Just one-tenth of a second he spent in his downy couch, and then leaped out on the floor with a howl. He remembered suddenly the look Jumbo had given him at dinner when he had said he could not get snow enough.

Jumbo and the other fiends from Lakerim had filled the lower half of his bed with it!

Late that night, when the eleven Lakerimmers came back, weary from their long search, and frightened at not finding Quiz, Jumbo went to his room with a sad heart. When he lighted his lamp and looked longingly toward his downy bed, he saw a pair of flashing eyes glaring at him over the coverlet.

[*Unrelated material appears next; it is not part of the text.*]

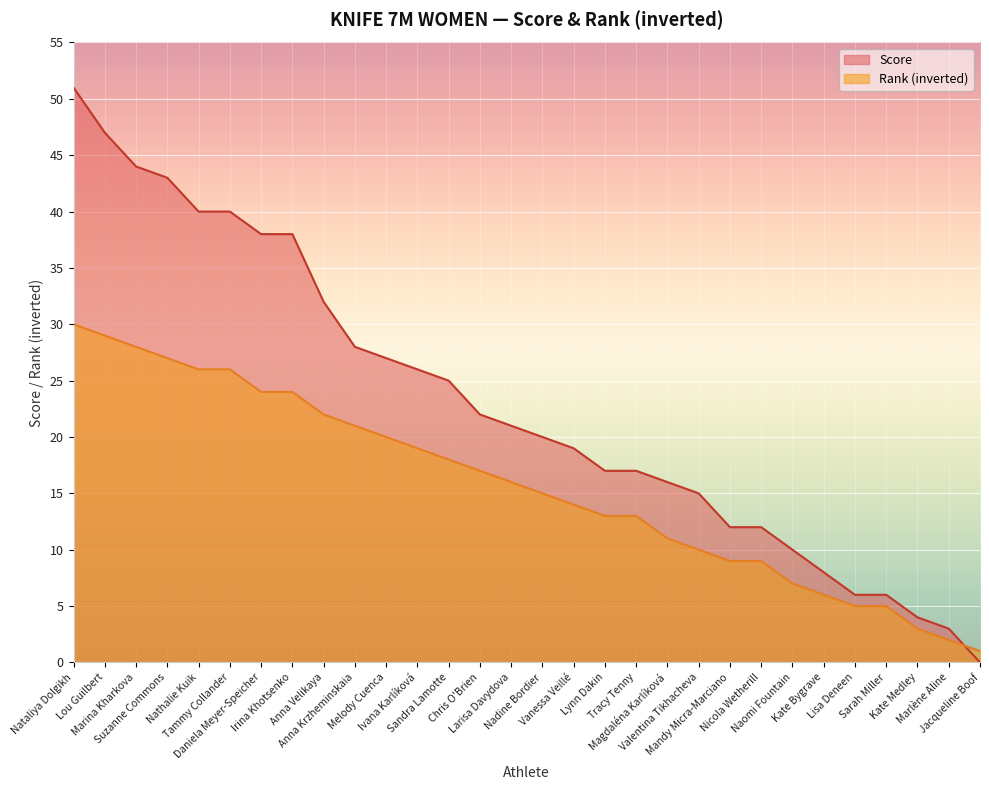

True or false: Score has a value of 49 at Anna Krzheminskaia.

False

They were the eyes of Quiz; and within easy reach lay a baseball bat and several large lumps of coal. But all Quiz said was:

"Excuse me for getting into your bed, Jumbo. You are perfectly welcome to mine."

XVI

But, speaking of cold, you ought to hear about the great fire company that was organized at the Academy.

The town of Kingston was not large enough or rich enough to support a full-fledged fire department with paid firemen and trained horses.

It had nothing but an old-fashioned engine, a hose-cart, and a ladder-truck, all of which had to be drawn by two-footed steeds, the volunteer firemen of the village.

The Lakerimmers had not been in Kingston many weeks before they heard the fire-bell lift its voice. It was not more than twenty minutes before the Kingston fire department appeared galloping along the rough road in front of the campus at a fearsome speed of about six miles an hour.

Several of the horses wore long white beards, and others of them were so fat that they added more weight than power to the team.